Purdue, Zach Edey rip NC State to roll into March Madness championship game

GLENDALE, Ariz. — Purdue is one win away from pulling a Virginia.

Losing as a No. 1 seed in the opening round of the NCAA Tournament last year, the Boilermakers are now 40 minutes from the ultimate redemption: A national championship.

In their first Final Four since 1980, Purdue didn’t show many jitters.

Zach Edey, who scored 20 points and grabbed 12 rebounds, blocks Casey Morsell’s shot during Purdue’s 63-50 Final Four win over North Carolina State. Joe Rondone/Arizona Republic-USA TODAY Sports

It raced out to an early 12-point lead and was in control much of the way, knocking off No. 11 N.C. State, 63-50, at State Farm Stadium to earn a spot in Monday’s title game against UConn.

Its last appearance in the final game of the season came way back in 1969.

“The reason I came back is playing games like this,” Purdue superstar center Zach Edey said. “The reason I’m playing college basketball for four years is to finally get to this game. We obviously got to keep going and keep playing. But, yeah, these are the games you can come back for, these are the games you work and practice every day for.”

After losing to double-digit seeds each of the previous two years, Purdue had to wait for this March to prove itself.

It added a key offensive weapon in Southern Illinois transfer Lance Jones, and starting guards Fletcher Loyer and Braden Smith were more ready for this stage as sophomores than freshmen.

Still, the monkey on their backs couldn’t be lifted until recently, when Purdue finally got back to the Final Four, avenging the upset defeats to No. 16 FDU last year and No. 15 Saint Peter’s the season before.

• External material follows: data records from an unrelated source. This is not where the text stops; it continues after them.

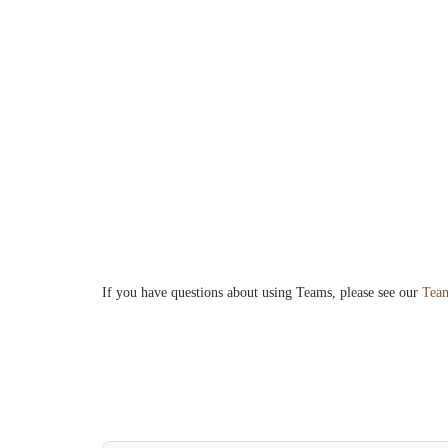
If you have questions about using Teams, please see our
Team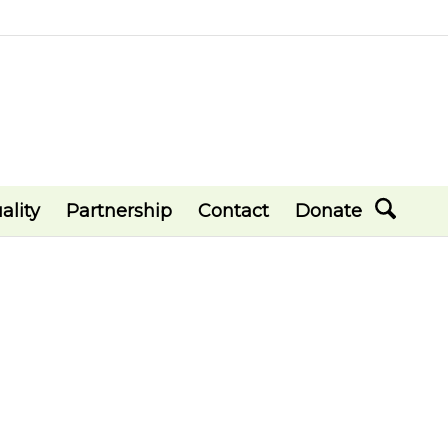
ality
Partnership
Contact
Donate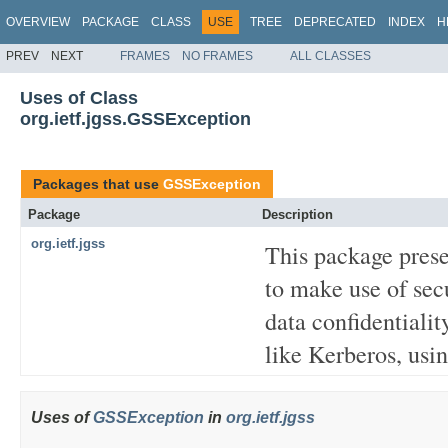
OVERVIEW
PACKAGE
CLASS
USE
TREE
DEPRECATED
INDEX
H
PREV
NEXT
FRAMES
NO FRAMES
ALL CLASSES
Uses of Class
org.ietf.jgss.GSSException
Packages that use
GSSException
Package
Description
org.ietf.jgss
This package prese
to make use of secu
data confidentiali
like Kerberos, usin
Uses of
GSSException
in
org.ietf.jgss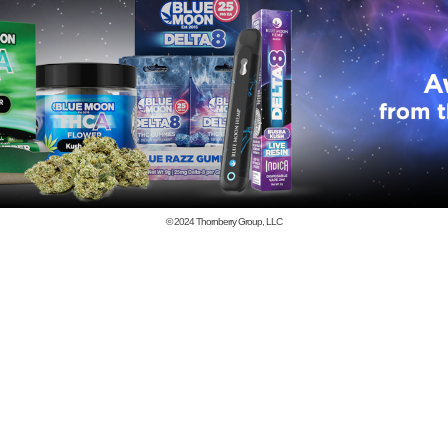
© 2024
Thornberry Group, LLC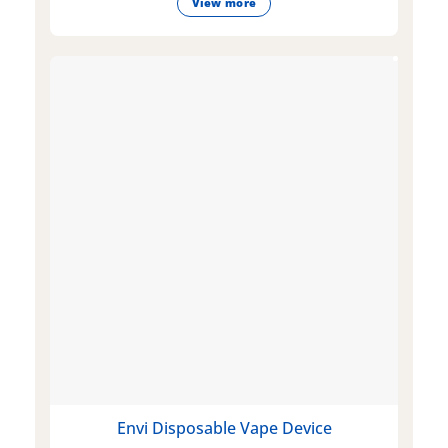
View more
Envi Disposable Vape Device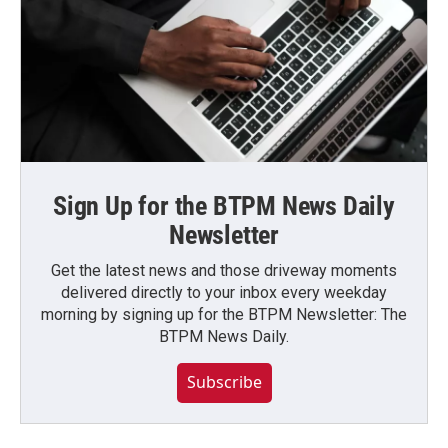
Sign Up for the BTPM News Daily
Newsletter
Get the latest news and those driveway moments
delivered directly to your inbox every weekday
morning by signing up for the BTPM Newsletter: The
BTPM News Daily.
Subscribe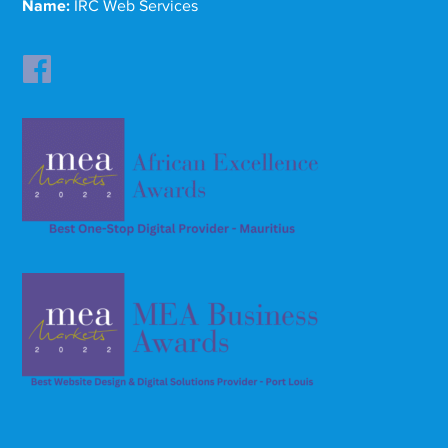
Name:
IRC Web Services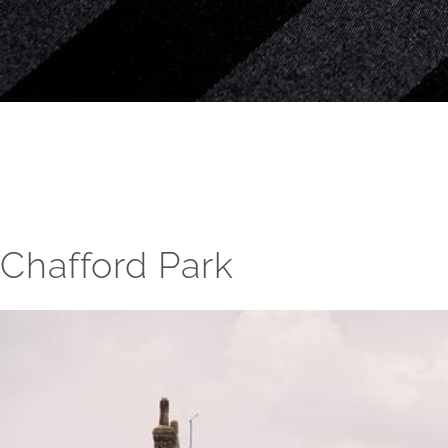
Chafford Park
View
Larger
Image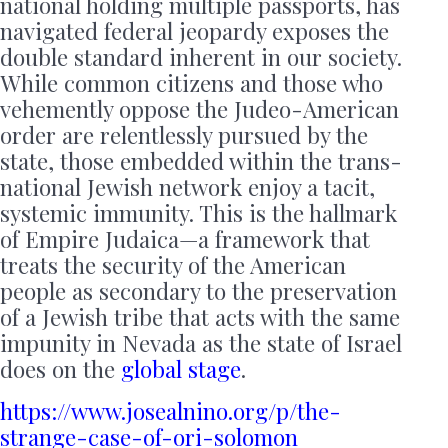
national holding multiple passports, has
navigated federal jeopardy exposes the
double standard inherent in our society.
While common citizens and those who
vehemently oppose the Judeo-American
order are relentlessly pursued by the
state, those embedded within the trans-
national Jewish network enjoy a tacit,
systemic immunity. This is the hallmark
of Empire Judaica—a framework that
treats the security of the American
people as secondary to the preservation
of a Jewish tribe that acts with the same
impunity in Nevada as the state of Israel
does on the
global stage
.
https://www.josealnino.org/p/the-
strange-case-of-ori-solomon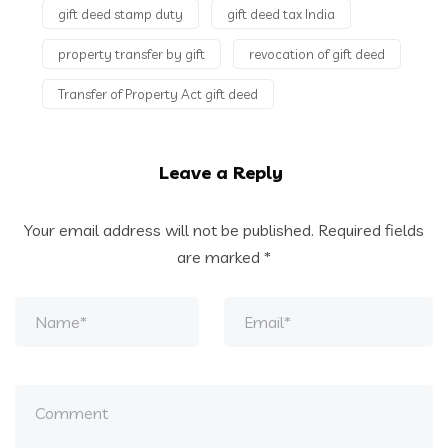
gift deed stamp duty
gift deed tax India
property transfer by gift
revocation of gift deed
Transfer of Property Act gift deed
Leave a Reply
Your email address will not be published.
Required fields
are marked
*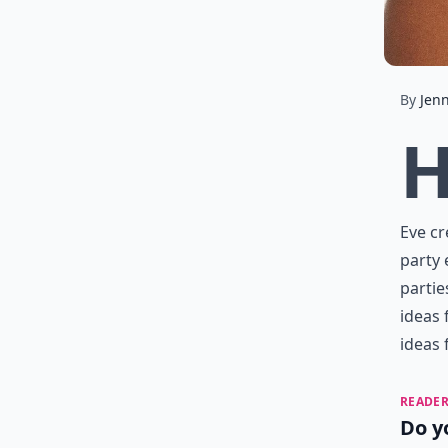
By
Jenn
Eve cr
party 
partie
ideas 
ideas 
READER
Do y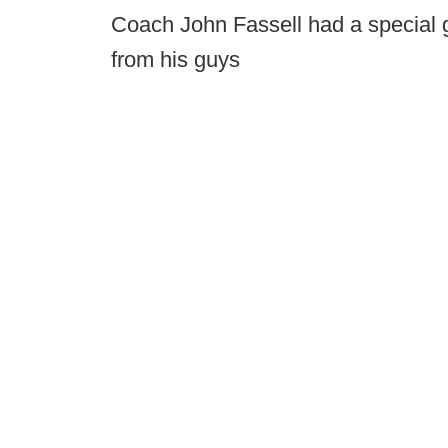
Coach John Fassell had a special g
from his guys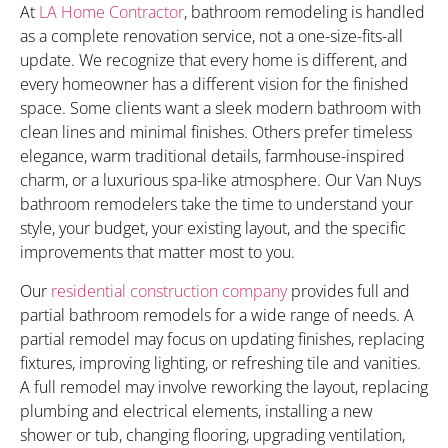
At
LA Home Contractor
, bathroom remodeling is handled
as a complete renovation service, not a one-size-fits-all
update. We recognize that every home is different, and
every homeowner has a different vision for the finished
space. Some clients want a sleek modern bathroom with
clean lines and minimal finishes. Others prefer timeless
elegance, warm traditional details, farmhouse-inspired
charm, or a luxurious spa-like atmosphere. Our Van Nuys
bathroom remodelers take the time to understand your
style, your budget, your existing layout, and the specific
improvements that matter most to you.
Our
residential construction company
provides full and
partial bathroom remodels for a wide range of needs. A
partial remodel may focus on updating finishes, replacing
fixtures, improving lighting, or refreshing tile and vanities.
A full remodel may involve reworking the layout, replacing
plumbing and electrical elements, installing a new
shower or tub, changing flooring, upgrading ventilation,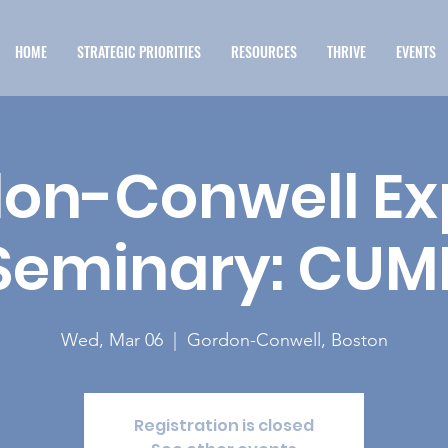
HOME
STRATEGIC PRIORITIES
RESOURCES
THRIVE
EVENTS
on-Conwell Ex
Seminary: CUM
Wed, Mar 06
  |  
Gordon-Conwell, Boston
Registration is closed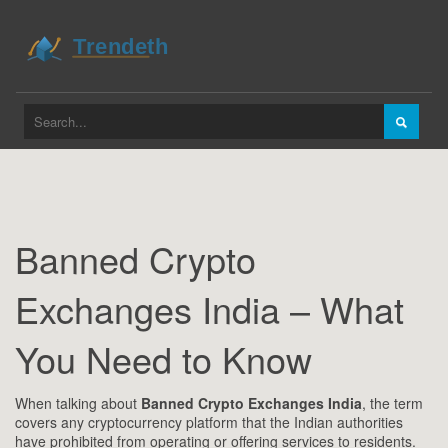
Banned Crypto
Exchanges India – What
You Need to Know
When talking about
Banned Crypto Exchanges India
,
the term
covers any cryptocurrency platform that the Indian authorities
have prohibited from operating or offering services to residents
.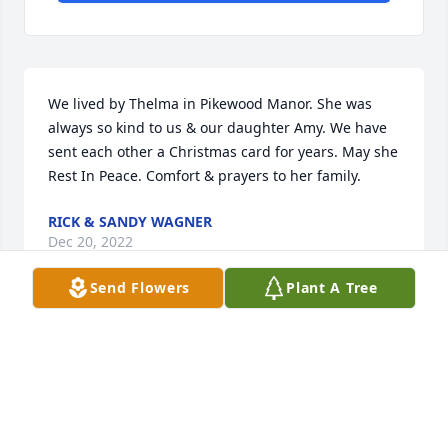
We lived by Thelma in Pikewood Manor. She was 
always so kind to us & our daughter Amy. We have 
sent each other a Christmas card for years. May she 
Rest In Peace. Comfort & prayers to her family.
RICK & SANDY WAGNER
Dec 20, 2022
Send Flowers
Plant A Tree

“It’s everything. It’s everything we’ve worked for, everything we thought about,” Loyer said. “A lot of late nights, can’t even sleep because you’re thinking about it. It’s been tough. But we fought. We’re going to keep fighting. We’ve got 40 more minutes until we’re national champs.”

Fletcher Loyer, who scored 11 points, celebrates during Purdue’s win. USA TODAY Sports via Reuters Con

Edey, the first consensus back-to-back National Player of the Year since Ralph Sampson in 1981-83, continued his masterful tournament.

He produced 20 points, 14 rebounds, four assists and two blocked shots, extending his streak of tournament games with 20 and 10 to six.

He is now one of three players to have at least 140 points and 70 rebounds in the tournament, joining Jerry West and Elvin Hayes.

But, the 7-foot-4 Edey didn’t have to do it all.

Jones had 14 points, Loyer added 11 and Purdue (34-4) shot 10 of 25 from 3-point range, making N.C. State pay for its frequent double teams of Edey.

North Carolina State’s DJ Burns Jr. looks to make a move on Zach Edey during Purdue’s victory. Cheryl Evans/The Republic / USA TODAY NETWORK

“We got the best player in the country. It’s a hell of a place to start, right?” Purdue coach Matt Painter said. “A lot of times people are congratulating us. It’s like, ‘he’s pretty damn good,’ but you’ve got to have the right pieces with him from a skill standpoint and then still be able to guard elite players. I think we’re just better in those areas.”

Purdue finally pulled away late in the second half, ripping off a 12-1 run to build an 18-point lead after Loyer and Smith (six assists) knocked down consecutive 3-pointers with 3:24 remaining.

The Boilermakers’ defense was the real story. N.C. State had come in riding a nine-game winning streak — all while facing elimination. In that span, they were averaging 78.7 points.

They managed just 50 on 36.8 percent shooting Saturday night and shot 26.3 percent from distance.

DJ Horne led N.C. State (26-15) with 20 points, and Burns, the Wolfpack’s breakout star over the last month, was limited to eight points on 4-for-10 shooting.

“I thought our defense was really good in the second half,” Painter said. “We didn’t have any breakdowns.”

Purdue, and in particular Edey, were emotional after edging Tennessee in the Elite Eight last Sunday.

Saturday night was different. It was far more business-like.

The Boilermakers didn’t act like they accomplished anything.

They came to Arizona with a goal in mind: two wins.

“No one’s celebrating,” Edey said, “right now.”